Fue ahí cuando le pregunté su nombre y entendí que se llamaba Santiago. "No, no: Tiago. Todavía no me han hecho santo". Tuve la impresión de que había repetido ese chiste mil veces. como una coletilla. Tiago tenía, como ya he dicho, 21. Se había marchado de la isla caribeña en cuanto cumplió los 18, harto de todo, de las clases donde les adoctrinaban en teoría socialista y de las jornadas de trabajo maratonianas donde ni siquiera te daban un bocata para merendar. El avión le había traído hasta España, donde no conocía a nadie, y había conseguido un trabajo en navegación deportiva y allí estaba, contemplando a unos chavales que probablemente adoraban a Castro. Por eso les parecían tan fascinantes: no podía comprender que unos jóvenes de su edad que habían tenido todo lo que a él le había sido negado se hubieran convertido en antisistemas que alcanzaban un paroxismo de furia al grito de "Fora fascistas dos nosos barrios!". En La Habana ya les habrían corrido a hostias hasta el Malecón, por disidentes.

Tiago no era el primer cubano que conocía que abominaba del comunismo.

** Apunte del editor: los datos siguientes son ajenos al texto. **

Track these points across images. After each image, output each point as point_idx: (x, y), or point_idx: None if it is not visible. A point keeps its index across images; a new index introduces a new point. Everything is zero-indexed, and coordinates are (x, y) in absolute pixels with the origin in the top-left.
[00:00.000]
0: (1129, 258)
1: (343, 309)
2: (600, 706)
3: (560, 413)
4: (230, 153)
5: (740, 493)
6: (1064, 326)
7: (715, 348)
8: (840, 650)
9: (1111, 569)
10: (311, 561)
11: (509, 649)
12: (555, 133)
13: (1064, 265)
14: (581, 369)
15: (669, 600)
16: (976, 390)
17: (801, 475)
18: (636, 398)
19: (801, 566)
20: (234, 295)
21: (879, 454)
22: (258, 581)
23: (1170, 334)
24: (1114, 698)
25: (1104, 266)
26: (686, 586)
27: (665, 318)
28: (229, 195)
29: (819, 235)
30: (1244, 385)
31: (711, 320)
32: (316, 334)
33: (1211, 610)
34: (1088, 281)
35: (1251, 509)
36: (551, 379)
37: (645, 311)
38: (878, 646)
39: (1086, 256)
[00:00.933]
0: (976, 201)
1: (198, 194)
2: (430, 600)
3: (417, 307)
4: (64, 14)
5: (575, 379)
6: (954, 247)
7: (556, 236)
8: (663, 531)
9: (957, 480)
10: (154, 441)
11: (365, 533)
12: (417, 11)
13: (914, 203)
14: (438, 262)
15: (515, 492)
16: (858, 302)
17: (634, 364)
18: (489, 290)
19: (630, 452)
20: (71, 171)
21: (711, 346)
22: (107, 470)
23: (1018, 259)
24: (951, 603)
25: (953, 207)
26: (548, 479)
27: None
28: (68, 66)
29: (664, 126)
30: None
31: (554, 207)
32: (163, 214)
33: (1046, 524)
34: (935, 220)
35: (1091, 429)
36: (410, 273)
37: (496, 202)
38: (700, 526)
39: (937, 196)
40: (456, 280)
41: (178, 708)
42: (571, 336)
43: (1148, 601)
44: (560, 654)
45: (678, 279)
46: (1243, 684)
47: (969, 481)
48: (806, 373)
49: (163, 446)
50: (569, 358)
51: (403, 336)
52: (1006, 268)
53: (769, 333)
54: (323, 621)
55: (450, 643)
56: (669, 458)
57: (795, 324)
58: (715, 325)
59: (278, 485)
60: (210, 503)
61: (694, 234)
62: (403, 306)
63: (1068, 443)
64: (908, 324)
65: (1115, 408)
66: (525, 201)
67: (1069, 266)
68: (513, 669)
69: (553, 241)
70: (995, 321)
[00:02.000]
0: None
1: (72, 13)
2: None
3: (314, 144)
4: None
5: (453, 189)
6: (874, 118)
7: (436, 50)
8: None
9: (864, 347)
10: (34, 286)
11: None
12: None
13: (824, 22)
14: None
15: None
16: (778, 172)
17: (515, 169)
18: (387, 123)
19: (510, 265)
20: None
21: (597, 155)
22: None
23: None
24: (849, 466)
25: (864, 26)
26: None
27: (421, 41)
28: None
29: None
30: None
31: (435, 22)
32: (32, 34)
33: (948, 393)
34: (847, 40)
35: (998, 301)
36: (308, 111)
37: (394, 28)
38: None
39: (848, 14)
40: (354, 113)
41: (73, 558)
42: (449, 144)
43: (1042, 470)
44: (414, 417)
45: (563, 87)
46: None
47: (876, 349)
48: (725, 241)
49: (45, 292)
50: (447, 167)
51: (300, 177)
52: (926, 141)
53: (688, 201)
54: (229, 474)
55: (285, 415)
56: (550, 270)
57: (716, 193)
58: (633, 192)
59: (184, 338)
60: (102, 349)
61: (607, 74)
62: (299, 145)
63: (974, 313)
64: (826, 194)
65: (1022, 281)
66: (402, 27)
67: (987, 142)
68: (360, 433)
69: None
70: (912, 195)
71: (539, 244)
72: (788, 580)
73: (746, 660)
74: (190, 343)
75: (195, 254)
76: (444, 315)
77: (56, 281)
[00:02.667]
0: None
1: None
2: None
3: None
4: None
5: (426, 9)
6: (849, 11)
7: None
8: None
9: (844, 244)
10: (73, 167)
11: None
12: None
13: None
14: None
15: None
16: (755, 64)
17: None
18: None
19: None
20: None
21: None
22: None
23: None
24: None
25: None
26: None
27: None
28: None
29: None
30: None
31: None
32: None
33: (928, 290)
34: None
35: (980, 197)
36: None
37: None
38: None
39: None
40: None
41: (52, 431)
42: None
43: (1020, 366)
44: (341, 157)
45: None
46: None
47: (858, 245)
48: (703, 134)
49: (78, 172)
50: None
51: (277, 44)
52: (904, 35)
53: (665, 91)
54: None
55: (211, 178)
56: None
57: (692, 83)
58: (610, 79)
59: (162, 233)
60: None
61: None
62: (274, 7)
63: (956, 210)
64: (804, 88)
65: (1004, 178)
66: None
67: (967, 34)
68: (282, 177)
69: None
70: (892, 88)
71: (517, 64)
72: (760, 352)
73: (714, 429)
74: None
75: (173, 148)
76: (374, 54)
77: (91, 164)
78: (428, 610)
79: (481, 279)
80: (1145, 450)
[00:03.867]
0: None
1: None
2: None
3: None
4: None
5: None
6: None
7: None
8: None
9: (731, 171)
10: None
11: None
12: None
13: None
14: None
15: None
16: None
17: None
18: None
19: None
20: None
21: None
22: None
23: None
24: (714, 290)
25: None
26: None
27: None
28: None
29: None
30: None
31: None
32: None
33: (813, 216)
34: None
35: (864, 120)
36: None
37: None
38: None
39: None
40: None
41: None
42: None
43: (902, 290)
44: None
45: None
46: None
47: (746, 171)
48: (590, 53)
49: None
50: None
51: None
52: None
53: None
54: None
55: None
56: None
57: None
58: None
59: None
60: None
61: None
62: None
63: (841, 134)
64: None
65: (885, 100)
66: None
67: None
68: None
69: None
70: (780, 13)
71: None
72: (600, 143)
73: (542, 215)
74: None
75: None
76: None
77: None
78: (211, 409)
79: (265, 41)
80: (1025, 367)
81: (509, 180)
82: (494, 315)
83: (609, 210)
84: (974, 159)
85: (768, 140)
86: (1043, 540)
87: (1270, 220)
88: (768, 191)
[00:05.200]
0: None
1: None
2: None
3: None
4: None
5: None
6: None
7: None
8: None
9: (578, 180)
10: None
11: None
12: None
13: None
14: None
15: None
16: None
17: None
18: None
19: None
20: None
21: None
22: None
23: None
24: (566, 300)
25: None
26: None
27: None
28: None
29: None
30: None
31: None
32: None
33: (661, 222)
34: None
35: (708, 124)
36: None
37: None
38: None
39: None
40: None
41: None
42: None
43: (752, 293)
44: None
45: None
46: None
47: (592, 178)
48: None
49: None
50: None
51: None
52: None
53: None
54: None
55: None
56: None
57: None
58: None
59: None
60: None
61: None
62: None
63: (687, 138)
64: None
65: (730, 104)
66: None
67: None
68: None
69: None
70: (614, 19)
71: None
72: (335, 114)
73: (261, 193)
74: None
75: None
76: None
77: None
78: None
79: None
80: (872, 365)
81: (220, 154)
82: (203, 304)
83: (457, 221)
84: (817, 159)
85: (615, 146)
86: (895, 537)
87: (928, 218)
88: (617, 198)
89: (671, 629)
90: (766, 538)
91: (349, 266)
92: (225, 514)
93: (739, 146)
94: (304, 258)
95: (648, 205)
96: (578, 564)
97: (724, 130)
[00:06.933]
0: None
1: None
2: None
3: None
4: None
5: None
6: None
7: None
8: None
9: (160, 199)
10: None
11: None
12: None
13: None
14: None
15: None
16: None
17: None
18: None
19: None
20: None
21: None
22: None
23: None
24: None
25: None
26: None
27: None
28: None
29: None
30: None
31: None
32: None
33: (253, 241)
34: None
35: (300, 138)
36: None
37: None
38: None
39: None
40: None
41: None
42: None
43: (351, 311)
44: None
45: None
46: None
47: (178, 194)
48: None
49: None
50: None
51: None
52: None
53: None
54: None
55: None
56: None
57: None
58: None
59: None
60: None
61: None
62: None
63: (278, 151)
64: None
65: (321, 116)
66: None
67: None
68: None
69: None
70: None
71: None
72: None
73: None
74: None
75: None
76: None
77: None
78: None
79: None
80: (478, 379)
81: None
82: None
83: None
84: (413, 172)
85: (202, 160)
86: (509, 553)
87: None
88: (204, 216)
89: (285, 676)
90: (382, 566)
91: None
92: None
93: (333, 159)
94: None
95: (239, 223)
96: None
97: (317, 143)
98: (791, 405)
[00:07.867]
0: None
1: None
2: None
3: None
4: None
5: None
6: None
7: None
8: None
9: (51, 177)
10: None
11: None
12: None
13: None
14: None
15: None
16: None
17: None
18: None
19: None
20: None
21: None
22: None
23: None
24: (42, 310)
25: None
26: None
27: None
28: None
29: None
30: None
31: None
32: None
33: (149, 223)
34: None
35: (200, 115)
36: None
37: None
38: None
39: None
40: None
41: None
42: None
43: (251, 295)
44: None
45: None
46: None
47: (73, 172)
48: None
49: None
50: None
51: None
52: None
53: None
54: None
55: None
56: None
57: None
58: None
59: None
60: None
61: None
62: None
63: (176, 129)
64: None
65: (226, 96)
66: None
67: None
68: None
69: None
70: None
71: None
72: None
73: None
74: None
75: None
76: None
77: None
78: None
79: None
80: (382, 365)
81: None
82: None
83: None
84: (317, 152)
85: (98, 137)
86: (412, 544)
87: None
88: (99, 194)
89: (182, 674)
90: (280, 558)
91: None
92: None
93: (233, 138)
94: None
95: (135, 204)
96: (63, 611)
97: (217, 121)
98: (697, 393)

Claro que eso no significaba nada porque en España hay muchos que abominan del capitalismo con igual fervor. Tenía la prueba delante de mis ojos: chavales igual de desencantados por la codicia y superficialidad del capitalismo heteropatriarcal, que salen de las universidades con un título de Sociología bajo el brazo y condenados a emigrar, tal y como había hecho el cubano, para buscar un futuro. La diferencia es que ellos no emigran a países socialistas, sino a otros más capitalistas todavía.

Desde luego, Tiago adoraba el capitalismo y la democracia liberal con su énfasis en las libertades individuales, ese mismo sistema que los antifas odiaban a muerte. Me estaba explicando ya el error básico del concepto de plusvalía en la teoría del valor del trabajo comunista cuando le corté y le pregunté si iba a solicitar la nacionalidad. Me respondió que lo haría. "Tengo un bisabuelo gallego por parte de madre y mi tatarabuela era canaria", explicó. Me alegré, porque me había caído bien. En realidad, admiraba su valor y su determinación para cruzar el océano en busca de una nueva vida siendo tan joven. Pero no iba a admitirlo. "Pues cámbiate ese ridículo nombre, chaval –le aleccioné-. Si vas a ser español, tienes que esforzarte por encajar. O Santiago o Yago, pero nada de Tiago". Se rió y me dijo que había sido un placer, antes de nos despedieramos de buen humor, lo que resultó extraño en medio de tanta gente furiosa.